Loan Agreement
EXHIBIT 10.13
THIS LOAN AGREEMENT, made 24th of October, 2016, by and between Solarmax Technology, Inc. ("Borrower") and China Everbright Bank ("Lender"). Lender shall lend to Borrower the amount of RMB 38.5million (RMB 38,500,000.00) (the "Loan"). The Loan shall be funded immediately upon the full execution hereof, by wire transfer, certified check, or cash, as determined in the sole discretion of the Borrower. The interest rate on the outstanding and unpaid principal amount of the Loan shall be four percent (3.8%) simple interest, as calculated on an annual basis assuming a 365-day year. The term of the Loan shall be twelve (12) months in length, beginning on 24th of October, 2016, and concluding on 24th of October, 2017, (the "Term").The entire outstanding and unpaid principal amount of the Loan and penalties thereon, shall be due and payable at the end of the Term. Under this contract, the interest shall be settled by quarter, expiry date for interest is at 20th of each quarter. As security for the repayment by borrower of the amounts payable under the loan, XXX 00 xxxxxxx (XXX 40,000,000.00) fixed deposit in China Ever bright bank Putuo Branch has been assigned as security and pledges to Lender.
DEPOSIT PLEDGE AGREEMENT
This Deposit Pledge Agreement is made and entered into as of the 24th of October, 2016, by and between Shanghai Xxxxxxx Xxxxx Energy Technology Co., Ltd (“Pledgor”) and China Everbright Bank (“Pledgee”).
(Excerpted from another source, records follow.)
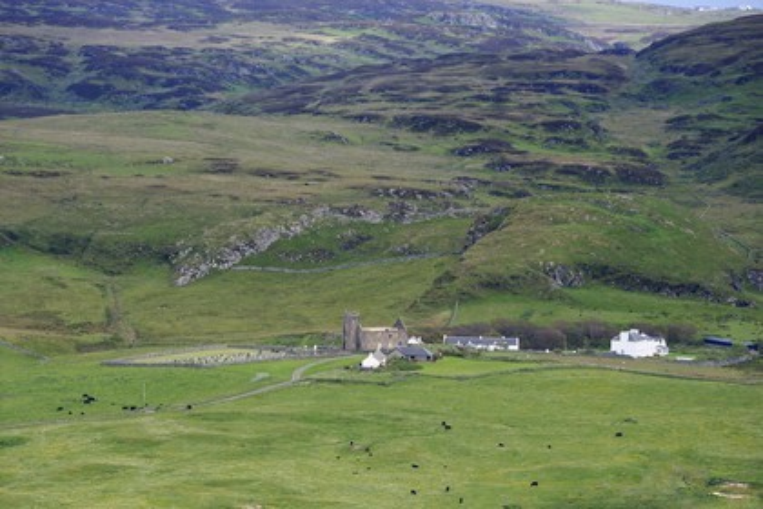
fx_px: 4239
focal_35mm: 200
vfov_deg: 6.9
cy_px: 254
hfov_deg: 10.3
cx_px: 382
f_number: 7.1
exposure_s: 1/800
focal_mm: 200
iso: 400
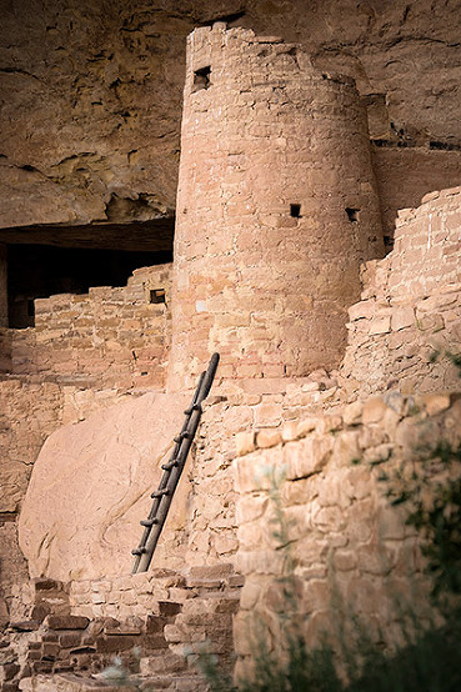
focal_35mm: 135
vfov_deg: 15.2
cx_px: 230
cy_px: 346
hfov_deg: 10.2
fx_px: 2595
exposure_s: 1/200
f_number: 6.7
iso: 800
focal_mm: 135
In consideration of, and as an inducement for Creditor to lend funds to Debtor under the Master Agreement, dated as of 24th of October, 2016, and to secure the payment and performance of all of Debtor’s obligations under the Master Agreement, Pledgor hereby agrees to pledge with the Pledgee the rights entitled to deposit which the Pledgor has with China Ever bright bank Putuo Branch .The evidence of the rights entitled to deposit is as follows:
Savings deposit certificate, fixed Xx. 00000000 xxxxxxxxx xxxxxx XXX 40,000,000.00 As security for due and proper performance of obligations under Master agreement and for any damage suffered by the Pledgee due to failure to perform obligations by the Pledgor and/or Debtor, the Pledgor hereby covenants not to withdraw any sums from the Rights Entitled to Deposit (except for withdrawal for settlement of debts secured to the Pledgee or discretion by the Pledgee to allow the Pledgor to withdraw). The Pledgor hereby agrees to be liable with the Debtor as joint debtors. The Pledgor also agrees to any extension granted to the Pledgor and/or Debtor whether or not the Pledgor shall be notified and no release from obligations on the part of the Pledgor shall be raised unless and until all obligations shall have been fully settled by the Pledgor and/or Debtor.
Upon the termination of the Master agreement and the satisfaction of all of the obligations of Debtor thereunder, this Agreement shall thereupon be without further effect.